First Metro Investment Corp. and the University of Asia and the Pacific said in a report the Philippines’ 2021 economic growth could hit the lower end of their own full-year projection of 5 to 6 percent.
According to the latest issue of their joint report, Market Call, released yesterday, the overall outlook for the Philippines’ full-year gross domestic product (GDP) growth has brightened, with the second quarter figure coming at the higher end of market expectations.
In the second quarter, the economy expanded by 11.8 percent, as it came from a decline of 17 percent in the same period last year, when tighter quarantine restrictions were in place.
“However, the caveats are when one looks at seasonally adjusted quarter-on-quarter data, GDP slipped by 1.4 percent, and the extent of the impact of the new lockdowns,” the report said.
“These lead us to think that the low side of (or slightly below) our five percent to six percent full year projection would land us in the safe zone,” it added.
The report’s projected growth range however remains higher than the Philippine government’s updated estimates.
The Development Budget Coordination Committee (DBCC) recently slashed its growth assumption for the Philippines this year amid the implementation of tighter quarantine restrictions in various areas of the country, due to the heightened risks brought about by the coronavirus disease 2019 (COVID-19) Delta variant.
DBCC revised its growth projection for 2021 to four to five percent, from its earlier assumption of six to seven percent, which was also revised downwards in May from the original forecast of 6.5 to 7.5 percent.

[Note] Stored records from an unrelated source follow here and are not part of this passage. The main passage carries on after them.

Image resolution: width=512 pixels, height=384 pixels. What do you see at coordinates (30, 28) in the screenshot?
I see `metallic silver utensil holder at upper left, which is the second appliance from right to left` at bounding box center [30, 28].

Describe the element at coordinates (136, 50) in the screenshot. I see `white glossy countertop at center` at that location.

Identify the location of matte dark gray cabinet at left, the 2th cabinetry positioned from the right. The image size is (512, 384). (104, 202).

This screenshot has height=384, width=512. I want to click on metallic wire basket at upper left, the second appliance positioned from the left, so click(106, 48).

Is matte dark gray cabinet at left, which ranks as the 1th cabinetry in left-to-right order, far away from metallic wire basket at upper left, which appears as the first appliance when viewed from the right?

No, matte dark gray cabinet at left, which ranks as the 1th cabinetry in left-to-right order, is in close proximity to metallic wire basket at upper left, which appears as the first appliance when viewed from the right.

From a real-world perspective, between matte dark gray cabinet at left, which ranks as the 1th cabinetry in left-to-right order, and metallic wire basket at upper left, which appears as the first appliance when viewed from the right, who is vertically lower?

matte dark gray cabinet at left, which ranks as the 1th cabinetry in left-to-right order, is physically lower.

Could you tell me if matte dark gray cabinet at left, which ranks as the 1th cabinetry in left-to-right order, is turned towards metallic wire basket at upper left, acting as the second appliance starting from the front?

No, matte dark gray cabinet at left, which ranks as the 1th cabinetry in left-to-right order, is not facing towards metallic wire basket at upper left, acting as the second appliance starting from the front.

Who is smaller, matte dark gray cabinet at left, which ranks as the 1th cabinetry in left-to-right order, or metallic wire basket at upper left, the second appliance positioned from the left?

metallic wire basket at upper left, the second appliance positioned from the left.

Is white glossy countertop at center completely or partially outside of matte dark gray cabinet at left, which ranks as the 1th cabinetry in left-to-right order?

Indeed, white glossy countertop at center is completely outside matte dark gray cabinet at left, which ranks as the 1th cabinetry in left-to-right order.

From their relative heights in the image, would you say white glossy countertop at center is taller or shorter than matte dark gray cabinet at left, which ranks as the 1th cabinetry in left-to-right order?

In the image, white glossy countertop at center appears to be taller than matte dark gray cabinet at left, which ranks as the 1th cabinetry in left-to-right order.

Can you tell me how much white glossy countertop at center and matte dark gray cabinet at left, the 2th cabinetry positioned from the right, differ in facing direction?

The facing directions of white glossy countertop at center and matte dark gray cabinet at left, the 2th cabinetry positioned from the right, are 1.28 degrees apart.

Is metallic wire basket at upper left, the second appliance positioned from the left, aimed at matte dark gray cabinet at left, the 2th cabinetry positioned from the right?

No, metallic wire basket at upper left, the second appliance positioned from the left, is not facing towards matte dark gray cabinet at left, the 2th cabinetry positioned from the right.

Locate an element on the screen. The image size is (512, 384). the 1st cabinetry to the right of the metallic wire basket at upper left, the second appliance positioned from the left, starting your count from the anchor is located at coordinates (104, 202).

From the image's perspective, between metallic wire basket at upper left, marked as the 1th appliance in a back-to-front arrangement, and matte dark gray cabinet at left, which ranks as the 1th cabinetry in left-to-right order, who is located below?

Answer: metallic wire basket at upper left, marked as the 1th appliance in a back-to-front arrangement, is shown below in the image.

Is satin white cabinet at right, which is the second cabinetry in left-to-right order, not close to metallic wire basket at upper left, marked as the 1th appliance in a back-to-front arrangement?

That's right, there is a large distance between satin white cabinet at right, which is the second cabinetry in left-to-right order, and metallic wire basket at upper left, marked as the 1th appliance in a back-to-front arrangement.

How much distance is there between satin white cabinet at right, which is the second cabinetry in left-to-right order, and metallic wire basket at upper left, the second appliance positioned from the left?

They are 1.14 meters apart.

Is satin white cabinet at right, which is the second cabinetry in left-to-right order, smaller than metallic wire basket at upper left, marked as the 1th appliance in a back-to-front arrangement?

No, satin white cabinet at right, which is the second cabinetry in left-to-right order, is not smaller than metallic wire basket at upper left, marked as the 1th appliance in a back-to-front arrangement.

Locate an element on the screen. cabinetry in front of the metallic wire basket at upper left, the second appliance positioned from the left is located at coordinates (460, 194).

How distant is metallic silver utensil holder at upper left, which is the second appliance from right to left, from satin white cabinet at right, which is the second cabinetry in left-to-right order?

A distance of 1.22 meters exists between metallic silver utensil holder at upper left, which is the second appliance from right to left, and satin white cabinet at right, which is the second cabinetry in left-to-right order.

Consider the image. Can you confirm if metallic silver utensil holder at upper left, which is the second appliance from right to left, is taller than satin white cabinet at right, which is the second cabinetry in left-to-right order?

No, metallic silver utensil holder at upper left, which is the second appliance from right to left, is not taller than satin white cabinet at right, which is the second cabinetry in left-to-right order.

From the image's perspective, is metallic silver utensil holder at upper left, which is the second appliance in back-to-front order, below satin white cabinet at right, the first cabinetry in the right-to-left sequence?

The Market Call pointed out that at the onset of the third quarter, manufacturing continues to expand as the manufacturing purchasing managers index clocked at 50.4, although slightly slower than 50.8 in June.
“Employment gains receded in June and may further get smaller in July as the government imposed tighter quarantine restrictions in Metro Manila+ citing a sharp rise in infections of COVID Delta variant,” the report said.
“Exports, however, remained robust with its 17.6 percent jump in June even though slower than a month ago. However, we note that in terms of levels exports (at $6.5 billion) it greatly exceeds levels in January and February 2020, as well as those of June 2019,” it added.
The report also pointed out that national government spending, boosted by infrastructure spending, continues to expand.
“Year-to-date by June, it had risen by 9.6 percent year-on-year, which should be positively considering the huge subsidies in April and May 2020,” it said.
Meanwhile, the Market Call said headline inflation may not drop below four percent in the third quarter because of the low base a year ago.
“But with crude oil prices sharply falling in August, and food prices stabilizing, it will likely go below that threshold early in the fourth quarter,” the report said.
“While we see space for a possible further easing of monetary policy (via reduction in reserve requirement or lower policy rate), the good Q2 GDP print will see it happening only with negative macroeconomic data, which cannot be ruled out due to the new quarantine restrictions,” it also said.